=== Begin Enclosure ===

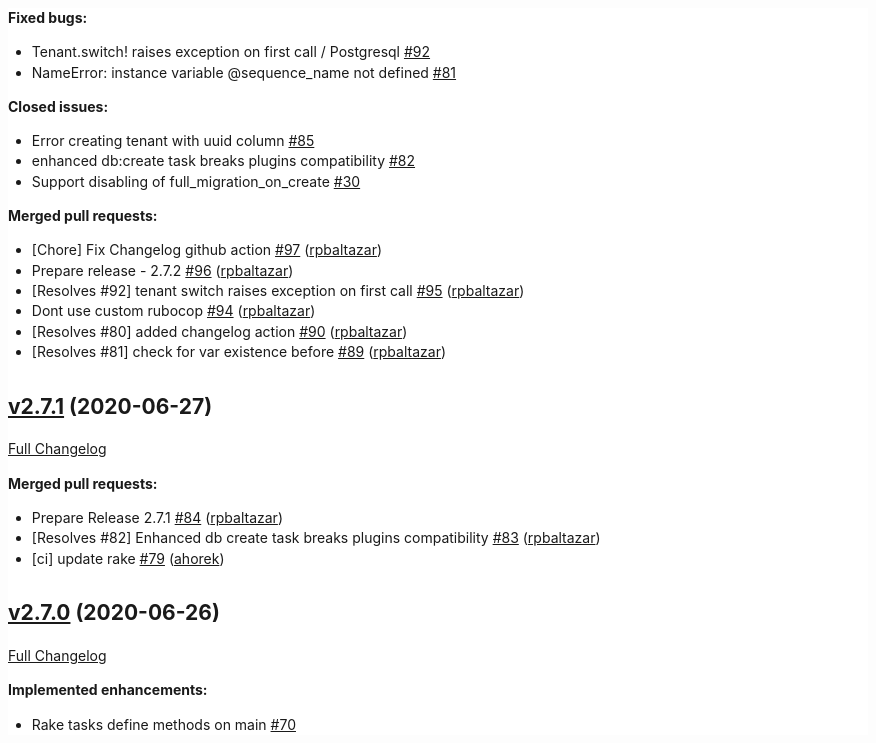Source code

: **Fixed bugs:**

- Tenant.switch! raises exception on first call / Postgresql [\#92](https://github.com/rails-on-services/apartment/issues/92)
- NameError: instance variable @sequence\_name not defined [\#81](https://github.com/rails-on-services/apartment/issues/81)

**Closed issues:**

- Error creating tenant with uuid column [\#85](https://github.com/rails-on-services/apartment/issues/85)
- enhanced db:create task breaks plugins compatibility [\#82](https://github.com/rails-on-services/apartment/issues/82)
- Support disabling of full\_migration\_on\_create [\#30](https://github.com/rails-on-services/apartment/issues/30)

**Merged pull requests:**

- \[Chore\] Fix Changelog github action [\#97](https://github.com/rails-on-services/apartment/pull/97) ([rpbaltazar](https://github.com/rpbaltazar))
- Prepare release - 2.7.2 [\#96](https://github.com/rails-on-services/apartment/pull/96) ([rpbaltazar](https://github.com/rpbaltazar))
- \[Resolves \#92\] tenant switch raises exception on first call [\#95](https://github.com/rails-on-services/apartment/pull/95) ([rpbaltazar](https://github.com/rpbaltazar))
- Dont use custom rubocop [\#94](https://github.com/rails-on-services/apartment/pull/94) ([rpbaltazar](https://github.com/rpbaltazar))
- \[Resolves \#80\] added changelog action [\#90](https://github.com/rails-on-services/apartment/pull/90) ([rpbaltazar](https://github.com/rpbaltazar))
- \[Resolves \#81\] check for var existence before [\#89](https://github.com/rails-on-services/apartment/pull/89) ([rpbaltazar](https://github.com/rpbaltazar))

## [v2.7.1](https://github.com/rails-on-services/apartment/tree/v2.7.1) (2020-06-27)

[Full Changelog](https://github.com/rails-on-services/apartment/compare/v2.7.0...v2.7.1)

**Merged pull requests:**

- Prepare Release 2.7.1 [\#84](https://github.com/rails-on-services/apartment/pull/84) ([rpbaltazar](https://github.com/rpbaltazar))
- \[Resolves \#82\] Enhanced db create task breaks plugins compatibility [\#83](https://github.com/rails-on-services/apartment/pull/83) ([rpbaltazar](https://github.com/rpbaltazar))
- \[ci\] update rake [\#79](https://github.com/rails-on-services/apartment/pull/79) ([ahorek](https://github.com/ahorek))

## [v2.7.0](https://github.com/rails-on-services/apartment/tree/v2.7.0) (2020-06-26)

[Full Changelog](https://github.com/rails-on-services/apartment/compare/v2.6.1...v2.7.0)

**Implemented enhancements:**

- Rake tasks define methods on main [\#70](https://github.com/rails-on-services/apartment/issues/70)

=== End Enclosure ===
=== Begin Enclosure ===

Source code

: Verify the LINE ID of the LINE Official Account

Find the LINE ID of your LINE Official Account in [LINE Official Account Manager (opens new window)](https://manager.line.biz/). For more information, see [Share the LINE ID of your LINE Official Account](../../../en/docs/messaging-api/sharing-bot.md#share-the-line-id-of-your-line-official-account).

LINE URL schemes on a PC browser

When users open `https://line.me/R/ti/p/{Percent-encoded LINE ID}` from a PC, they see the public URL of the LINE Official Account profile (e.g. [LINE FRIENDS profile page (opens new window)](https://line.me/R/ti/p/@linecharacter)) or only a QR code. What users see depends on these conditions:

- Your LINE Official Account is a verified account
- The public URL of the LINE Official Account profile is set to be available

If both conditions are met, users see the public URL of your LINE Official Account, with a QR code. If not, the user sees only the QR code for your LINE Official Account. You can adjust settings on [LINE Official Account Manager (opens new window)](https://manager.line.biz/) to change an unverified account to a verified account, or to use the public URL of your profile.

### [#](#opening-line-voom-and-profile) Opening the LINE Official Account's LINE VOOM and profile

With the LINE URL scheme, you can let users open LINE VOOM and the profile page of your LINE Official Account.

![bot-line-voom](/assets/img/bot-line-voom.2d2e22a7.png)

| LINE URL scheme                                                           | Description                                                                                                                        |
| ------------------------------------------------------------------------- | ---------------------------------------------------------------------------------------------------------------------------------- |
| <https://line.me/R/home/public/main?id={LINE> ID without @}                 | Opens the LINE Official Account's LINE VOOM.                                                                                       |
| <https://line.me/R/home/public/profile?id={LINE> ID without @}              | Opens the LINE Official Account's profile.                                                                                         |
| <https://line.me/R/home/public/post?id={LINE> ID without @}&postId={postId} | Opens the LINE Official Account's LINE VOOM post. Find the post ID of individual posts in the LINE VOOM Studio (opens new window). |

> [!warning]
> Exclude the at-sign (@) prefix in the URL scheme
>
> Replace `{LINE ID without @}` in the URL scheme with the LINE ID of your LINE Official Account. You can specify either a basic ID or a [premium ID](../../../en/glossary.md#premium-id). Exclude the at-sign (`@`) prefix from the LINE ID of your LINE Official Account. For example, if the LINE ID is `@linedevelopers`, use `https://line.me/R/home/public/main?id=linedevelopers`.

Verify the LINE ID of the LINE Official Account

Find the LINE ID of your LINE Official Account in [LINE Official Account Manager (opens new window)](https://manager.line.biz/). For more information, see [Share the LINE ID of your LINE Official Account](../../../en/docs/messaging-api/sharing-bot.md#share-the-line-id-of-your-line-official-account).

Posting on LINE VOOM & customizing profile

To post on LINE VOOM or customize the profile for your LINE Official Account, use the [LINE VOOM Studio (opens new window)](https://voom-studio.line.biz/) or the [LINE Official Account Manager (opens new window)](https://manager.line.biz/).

=== End Enclosure ===
=== Begin Enclosure ===

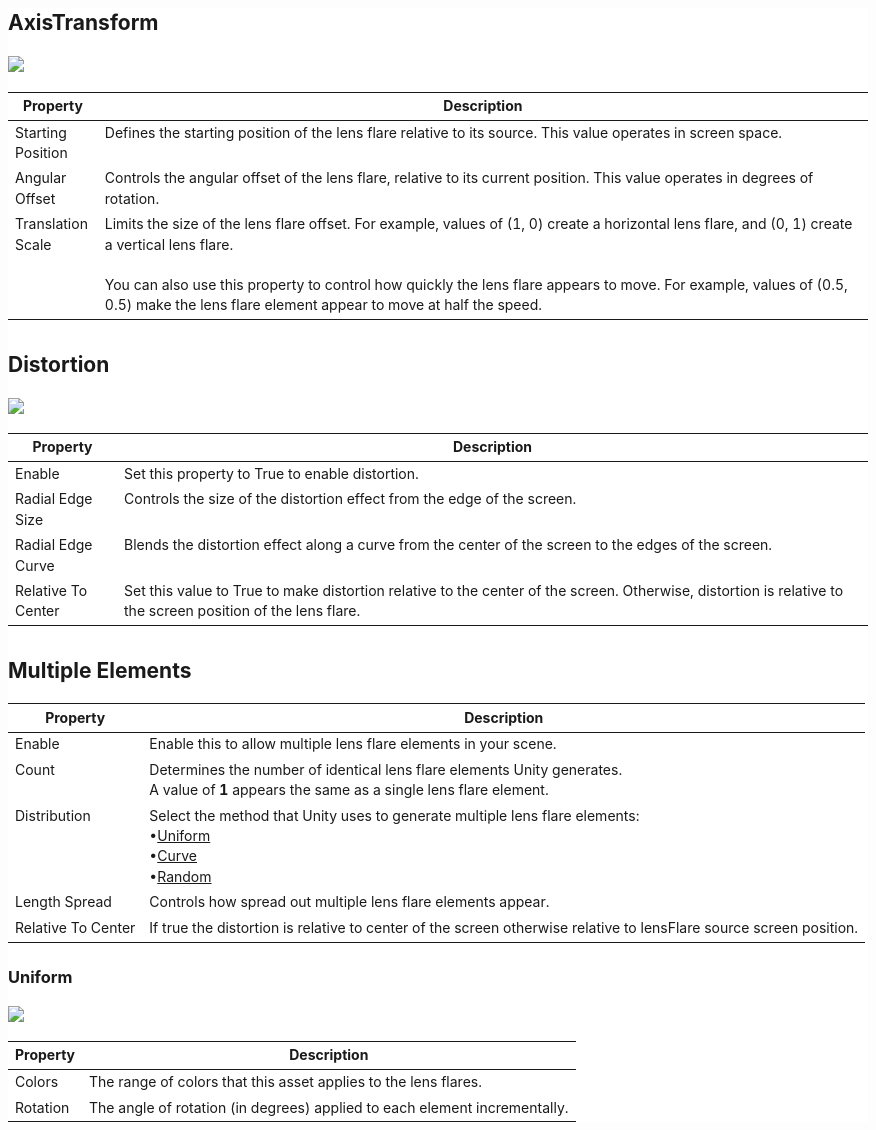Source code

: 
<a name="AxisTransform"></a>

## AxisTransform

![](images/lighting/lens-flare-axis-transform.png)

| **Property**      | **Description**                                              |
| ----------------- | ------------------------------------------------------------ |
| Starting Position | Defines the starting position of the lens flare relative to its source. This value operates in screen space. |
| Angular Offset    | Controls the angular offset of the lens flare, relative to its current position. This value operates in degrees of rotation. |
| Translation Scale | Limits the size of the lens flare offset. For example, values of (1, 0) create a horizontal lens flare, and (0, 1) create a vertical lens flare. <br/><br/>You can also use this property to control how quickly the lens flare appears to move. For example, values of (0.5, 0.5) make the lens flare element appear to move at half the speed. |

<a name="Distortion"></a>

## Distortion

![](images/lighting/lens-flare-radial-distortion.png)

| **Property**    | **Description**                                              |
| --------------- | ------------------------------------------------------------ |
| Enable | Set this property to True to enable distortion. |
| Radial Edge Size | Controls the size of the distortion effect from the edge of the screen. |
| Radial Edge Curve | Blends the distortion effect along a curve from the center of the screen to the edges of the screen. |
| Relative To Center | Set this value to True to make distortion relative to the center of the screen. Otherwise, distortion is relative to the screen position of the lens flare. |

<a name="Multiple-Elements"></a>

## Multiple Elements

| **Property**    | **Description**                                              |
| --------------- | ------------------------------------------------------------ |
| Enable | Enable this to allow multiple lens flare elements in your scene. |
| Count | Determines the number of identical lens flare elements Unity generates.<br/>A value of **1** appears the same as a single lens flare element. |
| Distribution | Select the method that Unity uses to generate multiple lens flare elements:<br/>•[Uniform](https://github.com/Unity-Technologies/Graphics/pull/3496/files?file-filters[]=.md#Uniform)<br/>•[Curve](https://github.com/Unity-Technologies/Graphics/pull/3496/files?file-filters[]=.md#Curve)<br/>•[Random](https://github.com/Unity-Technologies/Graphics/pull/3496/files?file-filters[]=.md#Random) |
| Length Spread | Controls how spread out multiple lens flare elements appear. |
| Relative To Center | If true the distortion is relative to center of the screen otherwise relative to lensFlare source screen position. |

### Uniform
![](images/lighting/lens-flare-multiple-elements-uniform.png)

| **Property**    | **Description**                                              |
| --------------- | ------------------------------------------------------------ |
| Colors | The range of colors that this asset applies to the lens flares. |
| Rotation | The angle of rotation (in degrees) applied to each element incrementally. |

=== End Enclosure ===

= What this task involves =
Copy out, in full, each line above that has the word "tree" in it.

= Result below =
## [v2.7.1](https://github.com/rails-on-services/apartment/tree/v2.7.1) (2020-06-27)
## [v2.7.0](https://github.com/rails-on-services/apartment/tree/v2.7.0) (2020-06-26)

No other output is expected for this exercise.